The following was published in the Everett Herald on August 27, 2009.
By Rob McKenna, Washington State Attorney General
Their stories are devastating: A Bothell couple whose 17-year-old son lost his life to a toxic combination of prescription and over-the-counter drugs, a Mukilteo parent whose high-schooler’s fatal addiction started when he smoked OxyContin, and a Seattle physician whose 24-year-old son died from an overdose of Oxycodone and cocaine.
For those with debilitating pain, prescription pain pills can be a godsend. But the relief comes with a significant downside: many of the most common painkillers can be easily — and lethally — abused.
The Bothell teen, Ryan DePuy, was a popular, athletic kid. His dad, Scott, has made it a mission to warn parents about the hazards lurking in the bathroom cabinet. “Prescription medication is more readily available than any illegal drug or alcohol,” Scott writes on his Web site, RyansSolution.com. “Not only do teens need to know, but parents need to understand that their prescription medications need to be locked up.”
Popular prescriptions like OxyContin, Methadone and Vicodin are “opioids,” the pharmaceutical cousins of heroin. To access the addictive high, addicts have figured out that certain pills can be crushed, smoked or snorted. Teens have discovered this, as well. They’re taking meds from their parents, trading or selling them to their friends. Teens frequently combine the drugs they’ve obtained, since they don’t understand the potentially deadly consequences. National and state research shows that this is a huge problem, with 12 percent of 12th-graders admitting to experimenting with prescription drugs. Alarming numbers of younger kids are trying it, too.
The end result is that in our state, prescription drugs now kill more people than meth, cocaine and heroin combined.
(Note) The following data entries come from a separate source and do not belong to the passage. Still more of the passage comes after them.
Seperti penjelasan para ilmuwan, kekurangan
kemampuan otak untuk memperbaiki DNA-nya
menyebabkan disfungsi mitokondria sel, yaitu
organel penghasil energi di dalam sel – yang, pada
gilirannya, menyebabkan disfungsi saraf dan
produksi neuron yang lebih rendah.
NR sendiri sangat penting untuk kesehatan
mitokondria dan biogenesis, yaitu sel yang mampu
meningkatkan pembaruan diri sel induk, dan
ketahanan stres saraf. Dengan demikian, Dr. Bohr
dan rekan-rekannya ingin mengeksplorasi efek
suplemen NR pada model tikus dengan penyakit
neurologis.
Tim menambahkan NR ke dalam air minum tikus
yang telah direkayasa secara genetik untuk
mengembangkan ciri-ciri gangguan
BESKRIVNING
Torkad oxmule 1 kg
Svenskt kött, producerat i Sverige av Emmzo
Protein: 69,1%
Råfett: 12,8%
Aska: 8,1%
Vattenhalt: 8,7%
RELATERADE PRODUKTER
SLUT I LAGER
At the Attorney General’s Office, we’ve used funds from consumer protection settlements with drug manufacturers — including the makers of OxyContin — to provide more than $1.7 million in grants to promote drug abuse prevention. The grants have gone to statewide anti-drug programs for teens. They’ve sent more than $680,000 to the Department of Health for the initiation of a drug monitoring program to prevent addicts from receiving duplicate prescriptions.
We also recognize that American Indians are disproportionally impacted by this epidemic. That’s why one of our grants will open two new Boys & Girls Clubs on Native American lands by 2011, giving tribal kids access to the club’s inventive substance abuse programs.
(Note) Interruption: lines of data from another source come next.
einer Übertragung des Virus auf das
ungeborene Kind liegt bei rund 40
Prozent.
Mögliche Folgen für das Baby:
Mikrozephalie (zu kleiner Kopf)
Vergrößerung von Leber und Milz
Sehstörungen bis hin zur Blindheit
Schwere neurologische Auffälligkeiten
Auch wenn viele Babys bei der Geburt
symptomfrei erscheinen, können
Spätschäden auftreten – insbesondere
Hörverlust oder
Tackling this epidemic will require all of us to make small changes in our behavior to become more aware about what lurks in our medicine cabinets. This month is National Medicine Abuse Awareness Month. Let’s take the opportunity to remember three vital steps to stem the availability of potentially dangerous medications: check, lock, dispose.
Check your medicine cabinet for prescription pain pills. Lock up drugs that can be taken by teens or others. And dispose of unused medications by taking them out of their original containers, putting them into a sealable plastic bag, crushing and mixing them with an undesirable substance, such as coffee grounds or cat litter. That container may then be put in the household trash. Not only does this process strongly reduce the chances of theft, but it also provides a disposal method that prevents medications from being flushed down toilets, where they may end up polluting our waterways. I’ve put the how-to instructions, as well as which prescription drugs to look out for, on my Web site: www.atg.wa.gov/prescription-drug-abuse.
Because of the hidden danger of prescription drug abuse, too many of our young (and not-so-young) people are at serious risk. Let’s bring this threat into the open by talking to our families, friends and neighbors about the perils of prescription pain pills. And let’s reduce the availability of these drugs to those who might abuse them by remembering those three words: check, lock, dispose.